▶ _PROBLEM STATEMENT_
Below are the records; copy every line in them that holds the string "linejoin".

══ PROVIDED MATERIAL ══

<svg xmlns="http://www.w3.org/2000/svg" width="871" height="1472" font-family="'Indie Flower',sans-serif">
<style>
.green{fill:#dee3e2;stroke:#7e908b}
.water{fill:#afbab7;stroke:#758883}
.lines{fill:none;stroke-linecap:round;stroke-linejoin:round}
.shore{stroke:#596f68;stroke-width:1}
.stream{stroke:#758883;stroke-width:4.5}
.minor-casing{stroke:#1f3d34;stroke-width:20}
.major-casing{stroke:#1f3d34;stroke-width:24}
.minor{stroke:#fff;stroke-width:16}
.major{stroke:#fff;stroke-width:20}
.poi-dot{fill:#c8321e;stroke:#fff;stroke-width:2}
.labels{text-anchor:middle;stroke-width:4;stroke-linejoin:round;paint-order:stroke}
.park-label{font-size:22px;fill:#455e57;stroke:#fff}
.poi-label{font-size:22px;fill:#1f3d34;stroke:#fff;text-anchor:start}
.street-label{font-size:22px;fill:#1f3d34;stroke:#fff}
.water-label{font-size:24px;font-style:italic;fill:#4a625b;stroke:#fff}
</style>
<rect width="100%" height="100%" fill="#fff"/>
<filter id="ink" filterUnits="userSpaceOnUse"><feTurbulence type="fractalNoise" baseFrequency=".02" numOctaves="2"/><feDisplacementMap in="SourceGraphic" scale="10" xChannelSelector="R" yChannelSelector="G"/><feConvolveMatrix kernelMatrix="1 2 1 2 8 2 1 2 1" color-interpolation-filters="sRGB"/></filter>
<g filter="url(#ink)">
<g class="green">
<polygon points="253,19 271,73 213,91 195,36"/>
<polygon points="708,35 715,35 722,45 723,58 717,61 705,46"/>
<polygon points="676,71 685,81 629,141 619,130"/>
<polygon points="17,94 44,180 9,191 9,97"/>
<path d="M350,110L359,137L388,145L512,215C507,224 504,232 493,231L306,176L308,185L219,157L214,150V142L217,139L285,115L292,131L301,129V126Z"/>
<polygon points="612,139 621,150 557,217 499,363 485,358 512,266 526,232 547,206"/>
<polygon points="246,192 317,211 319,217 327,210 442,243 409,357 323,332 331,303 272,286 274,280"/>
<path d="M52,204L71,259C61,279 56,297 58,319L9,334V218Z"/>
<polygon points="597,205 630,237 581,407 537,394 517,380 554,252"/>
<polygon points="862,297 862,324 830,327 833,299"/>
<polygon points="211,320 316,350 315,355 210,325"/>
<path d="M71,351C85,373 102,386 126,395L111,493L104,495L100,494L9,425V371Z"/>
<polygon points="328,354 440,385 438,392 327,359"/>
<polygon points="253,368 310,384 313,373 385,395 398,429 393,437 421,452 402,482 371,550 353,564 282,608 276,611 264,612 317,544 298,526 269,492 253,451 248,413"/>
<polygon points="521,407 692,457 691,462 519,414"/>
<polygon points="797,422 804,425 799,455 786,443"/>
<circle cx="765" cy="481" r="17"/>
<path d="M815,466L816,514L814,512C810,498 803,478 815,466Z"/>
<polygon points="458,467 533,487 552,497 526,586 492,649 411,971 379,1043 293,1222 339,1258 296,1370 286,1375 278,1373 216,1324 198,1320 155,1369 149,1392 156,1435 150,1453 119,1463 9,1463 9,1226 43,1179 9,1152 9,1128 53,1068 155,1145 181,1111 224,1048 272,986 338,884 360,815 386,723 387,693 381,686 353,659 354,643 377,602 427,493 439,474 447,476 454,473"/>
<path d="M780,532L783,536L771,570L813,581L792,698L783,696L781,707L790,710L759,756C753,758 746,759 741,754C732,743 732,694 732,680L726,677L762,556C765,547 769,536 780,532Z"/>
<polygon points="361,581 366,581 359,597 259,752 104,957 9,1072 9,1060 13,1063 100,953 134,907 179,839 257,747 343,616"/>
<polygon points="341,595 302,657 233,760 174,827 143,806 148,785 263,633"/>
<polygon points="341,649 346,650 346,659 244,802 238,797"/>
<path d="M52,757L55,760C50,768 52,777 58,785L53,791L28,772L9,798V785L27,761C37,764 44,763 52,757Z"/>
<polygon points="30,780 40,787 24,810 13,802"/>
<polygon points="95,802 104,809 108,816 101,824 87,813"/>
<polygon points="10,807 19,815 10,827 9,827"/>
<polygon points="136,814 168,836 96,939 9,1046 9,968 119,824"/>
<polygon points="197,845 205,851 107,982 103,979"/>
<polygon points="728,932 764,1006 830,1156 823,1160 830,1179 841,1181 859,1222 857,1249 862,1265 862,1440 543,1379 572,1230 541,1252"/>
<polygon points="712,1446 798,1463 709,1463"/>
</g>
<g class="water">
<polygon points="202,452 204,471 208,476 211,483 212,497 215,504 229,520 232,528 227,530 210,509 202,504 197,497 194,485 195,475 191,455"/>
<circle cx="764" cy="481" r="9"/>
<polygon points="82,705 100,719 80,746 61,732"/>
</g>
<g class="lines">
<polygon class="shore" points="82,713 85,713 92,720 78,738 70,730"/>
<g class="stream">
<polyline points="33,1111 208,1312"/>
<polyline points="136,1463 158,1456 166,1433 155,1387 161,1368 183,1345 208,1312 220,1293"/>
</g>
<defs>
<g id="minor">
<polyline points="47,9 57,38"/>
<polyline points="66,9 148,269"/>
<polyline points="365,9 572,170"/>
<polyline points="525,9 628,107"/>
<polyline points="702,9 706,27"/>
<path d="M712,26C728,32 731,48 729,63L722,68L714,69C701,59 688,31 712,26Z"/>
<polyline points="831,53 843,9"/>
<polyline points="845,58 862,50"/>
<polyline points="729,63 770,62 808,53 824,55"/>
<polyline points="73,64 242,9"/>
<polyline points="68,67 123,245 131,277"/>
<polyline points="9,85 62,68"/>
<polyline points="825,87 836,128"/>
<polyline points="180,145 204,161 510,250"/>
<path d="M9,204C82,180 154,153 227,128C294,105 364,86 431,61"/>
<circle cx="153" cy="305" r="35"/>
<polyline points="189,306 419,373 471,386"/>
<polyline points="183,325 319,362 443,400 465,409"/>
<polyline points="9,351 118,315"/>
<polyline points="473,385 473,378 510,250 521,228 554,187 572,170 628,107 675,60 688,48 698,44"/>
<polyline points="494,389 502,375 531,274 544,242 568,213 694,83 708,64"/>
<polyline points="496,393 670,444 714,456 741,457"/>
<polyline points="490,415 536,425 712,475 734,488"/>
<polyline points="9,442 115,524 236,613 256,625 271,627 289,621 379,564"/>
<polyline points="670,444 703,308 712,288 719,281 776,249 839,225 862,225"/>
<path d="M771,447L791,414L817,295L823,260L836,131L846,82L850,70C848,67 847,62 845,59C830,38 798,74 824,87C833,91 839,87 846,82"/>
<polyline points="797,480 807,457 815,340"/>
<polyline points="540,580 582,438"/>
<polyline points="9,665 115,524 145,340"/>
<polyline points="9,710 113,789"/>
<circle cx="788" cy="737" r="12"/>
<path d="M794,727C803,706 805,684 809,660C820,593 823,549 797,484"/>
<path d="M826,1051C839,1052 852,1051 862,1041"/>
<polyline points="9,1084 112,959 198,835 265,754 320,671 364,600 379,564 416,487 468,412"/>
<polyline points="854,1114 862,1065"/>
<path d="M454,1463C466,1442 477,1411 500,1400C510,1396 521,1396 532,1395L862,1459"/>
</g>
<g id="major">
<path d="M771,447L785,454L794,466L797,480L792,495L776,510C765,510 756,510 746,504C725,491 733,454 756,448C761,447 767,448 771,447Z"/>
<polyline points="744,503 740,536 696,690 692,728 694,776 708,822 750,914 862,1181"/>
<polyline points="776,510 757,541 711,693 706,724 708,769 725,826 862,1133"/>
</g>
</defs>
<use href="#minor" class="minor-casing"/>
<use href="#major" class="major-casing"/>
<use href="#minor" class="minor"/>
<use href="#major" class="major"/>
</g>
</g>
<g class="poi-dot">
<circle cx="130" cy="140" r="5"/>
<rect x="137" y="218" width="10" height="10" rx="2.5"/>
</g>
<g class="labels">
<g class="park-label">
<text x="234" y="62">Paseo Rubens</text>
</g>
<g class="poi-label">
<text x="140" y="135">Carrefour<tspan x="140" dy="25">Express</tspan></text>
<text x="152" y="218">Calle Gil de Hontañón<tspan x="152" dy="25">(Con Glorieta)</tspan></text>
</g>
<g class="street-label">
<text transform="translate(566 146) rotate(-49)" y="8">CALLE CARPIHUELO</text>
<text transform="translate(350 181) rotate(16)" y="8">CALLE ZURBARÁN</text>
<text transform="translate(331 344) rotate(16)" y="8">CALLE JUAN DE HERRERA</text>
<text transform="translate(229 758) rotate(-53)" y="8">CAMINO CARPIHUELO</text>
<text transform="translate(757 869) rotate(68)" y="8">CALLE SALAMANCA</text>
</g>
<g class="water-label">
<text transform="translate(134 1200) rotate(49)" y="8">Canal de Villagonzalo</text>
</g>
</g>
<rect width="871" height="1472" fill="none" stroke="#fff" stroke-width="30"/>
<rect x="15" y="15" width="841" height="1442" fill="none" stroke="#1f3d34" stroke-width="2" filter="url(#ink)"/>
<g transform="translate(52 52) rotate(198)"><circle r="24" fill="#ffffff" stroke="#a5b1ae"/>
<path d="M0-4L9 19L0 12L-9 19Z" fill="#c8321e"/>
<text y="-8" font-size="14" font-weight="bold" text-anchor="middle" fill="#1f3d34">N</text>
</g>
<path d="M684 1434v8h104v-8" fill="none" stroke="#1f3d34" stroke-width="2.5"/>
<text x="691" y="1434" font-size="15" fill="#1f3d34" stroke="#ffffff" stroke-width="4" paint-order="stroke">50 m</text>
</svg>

═══

▶ _WRITTEN ANSWER_
.lines{fill:none;stroke-linecap:round;stroke-linejoin:round}
.labels{text-anchor:middle;stroke-width:4;stroke-linejoin:round;paint-order:stroke}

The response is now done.